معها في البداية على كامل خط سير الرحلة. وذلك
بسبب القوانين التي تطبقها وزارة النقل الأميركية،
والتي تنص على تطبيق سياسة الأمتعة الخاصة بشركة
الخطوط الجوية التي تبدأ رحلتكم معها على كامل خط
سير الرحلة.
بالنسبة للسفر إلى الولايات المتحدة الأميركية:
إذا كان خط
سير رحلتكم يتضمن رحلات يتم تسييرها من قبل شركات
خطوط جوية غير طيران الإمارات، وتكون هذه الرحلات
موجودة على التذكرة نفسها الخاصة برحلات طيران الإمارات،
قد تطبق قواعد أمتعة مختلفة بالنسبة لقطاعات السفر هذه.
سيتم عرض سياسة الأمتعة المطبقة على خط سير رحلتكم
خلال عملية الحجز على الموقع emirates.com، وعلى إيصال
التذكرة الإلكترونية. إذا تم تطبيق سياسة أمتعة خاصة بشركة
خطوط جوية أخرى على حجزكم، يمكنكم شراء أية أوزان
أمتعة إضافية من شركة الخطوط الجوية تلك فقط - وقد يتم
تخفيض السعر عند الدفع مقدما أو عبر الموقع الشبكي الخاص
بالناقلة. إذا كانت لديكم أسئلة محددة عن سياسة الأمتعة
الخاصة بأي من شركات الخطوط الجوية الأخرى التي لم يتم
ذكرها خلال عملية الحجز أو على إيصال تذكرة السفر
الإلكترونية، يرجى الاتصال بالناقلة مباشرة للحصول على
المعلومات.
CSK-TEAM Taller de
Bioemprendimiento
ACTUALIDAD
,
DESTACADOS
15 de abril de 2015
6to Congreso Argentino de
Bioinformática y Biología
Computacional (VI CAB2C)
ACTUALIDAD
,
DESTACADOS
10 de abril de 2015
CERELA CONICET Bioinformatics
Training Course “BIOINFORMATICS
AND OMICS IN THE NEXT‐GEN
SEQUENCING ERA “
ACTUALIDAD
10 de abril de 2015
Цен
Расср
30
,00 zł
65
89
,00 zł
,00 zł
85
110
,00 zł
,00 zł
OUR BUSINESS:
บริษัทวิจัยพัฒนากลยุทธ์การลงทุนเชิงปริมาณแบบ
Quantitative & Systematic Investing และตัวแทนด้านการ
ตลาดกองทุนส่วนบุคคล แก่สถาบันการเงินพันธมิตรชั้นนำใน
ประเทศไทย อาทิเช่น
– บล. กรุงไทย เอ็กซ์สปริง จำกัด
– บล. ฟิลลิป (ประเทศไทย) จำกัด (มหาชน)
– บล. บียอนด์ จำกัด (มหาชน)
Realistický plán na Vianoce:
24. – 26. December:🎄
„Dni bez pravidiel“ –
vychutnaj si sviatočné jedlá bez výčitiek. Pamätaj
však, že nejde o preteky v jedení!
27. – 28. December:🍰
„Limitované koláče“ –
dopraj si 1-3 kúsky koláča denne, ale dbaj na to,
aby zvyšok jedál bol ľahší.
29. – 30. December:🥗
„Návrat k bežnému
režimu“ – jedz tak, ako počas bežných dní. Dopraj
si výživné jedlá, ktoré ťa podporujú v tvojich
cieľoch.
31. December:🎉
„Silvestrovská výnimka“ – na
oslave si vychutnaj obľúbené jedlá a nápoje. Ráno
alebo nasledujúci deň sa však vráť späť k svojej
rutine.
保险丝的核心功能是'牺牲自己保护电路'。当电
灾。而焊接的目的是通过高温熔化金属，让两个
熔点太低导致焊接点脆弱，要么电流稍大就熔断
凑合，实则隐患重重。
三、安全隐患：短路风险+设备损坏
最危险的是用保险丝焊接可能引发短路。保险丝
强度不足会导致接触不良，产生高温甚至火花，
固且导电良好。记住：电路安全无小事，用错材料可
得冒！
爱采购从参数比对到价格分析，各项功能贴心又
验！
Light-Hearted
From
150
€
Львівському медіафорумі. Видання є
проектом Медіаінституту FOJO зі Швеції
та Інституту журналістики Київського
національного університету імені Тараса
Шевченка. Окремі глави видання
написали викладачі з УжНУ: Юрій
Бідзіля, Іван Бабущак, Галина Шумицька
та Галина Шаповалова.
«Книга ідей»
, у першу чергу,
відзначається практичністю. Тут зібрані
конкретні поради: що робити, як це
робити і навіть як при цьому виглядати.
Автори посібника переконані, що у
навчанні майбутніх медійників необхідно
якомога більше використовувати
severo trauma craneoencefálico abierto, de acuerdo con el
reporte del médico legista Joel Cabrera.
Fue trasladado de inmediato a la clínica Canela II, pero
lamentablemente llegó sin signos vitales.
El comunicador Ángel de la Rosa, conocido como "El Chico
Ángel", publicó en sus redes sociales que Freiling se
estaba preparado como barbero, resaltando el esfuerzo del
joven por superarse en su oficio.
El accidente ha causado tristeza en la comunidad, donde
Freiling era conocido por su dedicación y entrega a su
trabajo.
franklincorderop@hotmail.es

[WHAT NEEDS TO BE DONE] Pull each line holding "بشركة" out of the listing.

[ANSWER FOR THE TASK]
والتي تنص على تطبيق سياسة الأمتعة الخاصة بشركة
التذكرة الإلكترونية. إذا تم تطبيق سياسة أمتعة خاصة بشركة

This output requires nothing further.